Mount Hengshan, also known as Ziyue, Hengzong, or Changshan Mountain, lies some 60 kilometers south of the city of Datong, Shanxi Province. The mountain, whose highest peak reaches an altitude of 2,017 meters, is the most northernmost of the “Five Sacred Mountains of China,” or “Wu Yue,” as they are called by the Chinese in recognition of the mountains' link to Taoism.
This grand mountain has historically been a venue for Taoist activities, though it was not always possible to pursue these activities on Mt. Hengshan, given that the entire region was under the domination of invaders for long periods of time. This put pilgrimages at a premium; it is perhaps for this reason that the mountain later came to be shared by Taoists, Confucianists, and Buddhists alike.
However, a sacred mountain cannot escape its destiny, as it were, so Mt. Hengshan remains a consecrated place in Taoism. Indeed, legend has it that Zhang Guolao, one of the Eight Immortals in Chinese Taoist mythology, secluded himself on Mt. Hengshan where he continued to follow the teachings of Taoism.
The Scenic Highlights
Mt. Hengshan offers some spectacularly beautiful scenery. The soaring mountain peaks and the undulating curves of the mountain ridges, the steep, precipitous cliffs, the grotesque and fantastic caves, the dense and verdant tree cover, the gurgling, meandering brooks, full of the singing and chirping of birds, not to mention the canopy of clouds and mist that flow in and out—and to varying degrees—veiling and unveiling the mountain and the skies that surround it. These magical variables of nature all bear witness to how Mt. Hengshan was able to call attention upon itself as one of Taoism's “Five Sacred Mountains.”
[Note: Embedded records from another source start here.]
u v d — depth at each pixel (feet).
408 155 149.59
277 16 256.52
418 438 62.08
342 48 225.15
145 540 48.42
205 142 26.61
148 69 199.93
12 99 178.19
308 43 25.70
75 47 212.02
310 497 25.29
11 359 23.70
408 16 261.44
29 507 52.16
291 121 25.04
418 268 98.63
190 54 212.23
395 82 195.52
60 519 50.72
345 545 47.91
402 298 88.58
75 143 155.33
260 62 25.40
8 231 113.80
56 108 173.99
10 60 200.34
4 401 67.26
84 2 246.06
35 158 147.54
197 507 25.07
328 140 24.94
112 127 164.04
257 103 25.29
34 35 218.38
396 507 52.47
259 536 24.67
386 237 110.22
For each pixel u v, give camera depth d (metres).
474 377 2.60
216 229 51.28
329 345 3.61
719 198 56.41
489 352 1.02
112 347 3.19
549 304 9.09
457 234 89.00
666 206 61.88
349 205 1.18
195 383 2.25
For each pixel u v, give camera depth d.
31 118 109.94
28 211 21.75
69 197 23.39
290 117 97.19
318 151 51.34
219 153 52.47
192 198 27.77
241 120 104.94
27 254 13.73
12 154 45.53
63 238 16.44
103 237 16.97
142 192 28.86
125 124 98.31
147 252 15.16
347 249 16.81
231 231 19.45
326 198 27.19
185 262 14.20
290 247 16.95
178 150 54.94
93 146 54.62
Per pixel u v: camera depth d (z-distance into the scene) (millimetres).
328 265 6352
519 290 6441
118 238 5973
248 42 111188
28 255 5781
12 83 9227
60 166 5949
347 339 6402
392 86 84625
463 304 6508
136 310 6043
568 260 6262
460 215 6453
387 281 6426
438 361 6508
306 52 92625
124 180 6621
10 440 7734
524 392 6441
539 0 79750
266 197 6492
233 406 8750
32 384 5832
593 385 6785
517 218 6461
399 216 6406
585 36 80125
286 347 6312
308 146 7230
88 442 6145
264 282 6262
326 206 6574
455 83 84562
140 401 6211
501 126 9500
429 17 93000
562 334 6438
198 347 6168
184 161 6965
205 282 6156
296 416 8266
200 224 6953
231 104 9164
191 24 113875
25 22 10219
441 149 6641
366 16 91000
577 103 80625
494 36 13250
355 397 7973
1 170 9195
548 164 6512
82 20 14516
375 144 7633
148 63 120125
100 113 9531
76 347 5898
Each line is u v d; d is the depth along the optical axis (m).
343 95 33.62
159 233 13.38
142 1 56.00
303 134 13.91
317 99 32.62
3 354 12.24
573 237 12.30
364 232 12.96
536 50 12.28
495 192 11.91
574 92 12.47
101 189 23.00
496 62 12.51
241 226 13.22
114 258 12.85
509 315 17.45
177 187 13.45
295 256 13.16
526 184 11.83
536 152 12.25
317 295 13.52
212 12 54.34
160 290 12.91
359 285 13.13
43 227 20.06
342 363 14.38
The destination’s famous Tianfeng Hill and Cuiping Hill are divided by tree-filled slopes, in the center of which lies Golden Dragon Gorge. From above, the gorge looks menacing due to its depth and narrow base being barely more than 10 meters wide. Golden Dragon Gorge has acted as a natural defense barrier of strategic importance to military commanders ever since armies first set foot on Mt. Hengshan. During the Northern Song Dynasty (960-1127), General Yang Ye and his sons managed to hold back invaders from the neighboring Liao Dynasty (916-1125) by using Golden Dragon Gorge as their ultimate line of defense.
Mt. Hengshan’s Temples
Other scenic sites on Mt. Hengshan such as Guolao Hill, Sisters-in-Law Cave, Flying Stone Cave, Huanyuan Cave, Tiger Wind Gap, Clouds Out Cave, and Big Character Sinus are not only full of color, they are also full of mystery. The cloud-and-mist cover on Mt. Hengshan changes impulsively; when it is clear and sunny, the entrance to Clouds Out Cave appears as inconspicuous as that of any cave, but when it is rainy or foggy, white mists and clouds will continuously waft out of the cave's entrance, giving it a surreal appearance.
The most fantastic natural wonder of Mt. Hengshan, however, is surely the Sweet and Bitter Wells located halfway up its slopes. In spite of the proximal juxtaposition of the two wells (hardly 1 meter separates them) the water of one well is "sweet" (tastes cool and refreshing and pleasant), while the other is "bitter" (has a decidedly unpleasant aftertaste). Another seeming oddity is that although Sweet Well is only a few feet deep, its waters are inexhaustible. Of course, these are spring-fed waters; in fact, during the Tang Dynasty (618-907), Emperor Xuanzong (ruling 712-756) christened this well as “Dragon Spring View.”
One more defining characteristic of the mountain is its seemingly endless spreads of verdant trees. Many of the evergreen trees, mainly the Chinese Red Pine, have craggy, grotesque shapes. However, 4 of the most exquisite old Chinese Red Pines on Mt. Hengshan stand completely straight and tall, their roots visible like claws gripping the rocky mountainside. Ever since the Tang Dynasty era, they have been known as the "Four Great Men" of Mt. Hengshan.
Mt. Hengshan’s Temples
Beiyue Miao, or Beiyuan Temple (also known as Shrine of the Northern Peak), is Mt. Hengshan's only Taoist (alternatively, Daoist) temple. It is situated on West Hill, concealing itself in true, humble Taoist fashion among dense pines.
The Hanging Monastery, Mt. Hengshan's most famous religious site, is in fact a Buddhist temple. It is regarded as "the first view of Mt. Hengshan." The old proverb "Hanging Monastery is just like 3 horsetails in mid-air" best describes the overall image of the temple.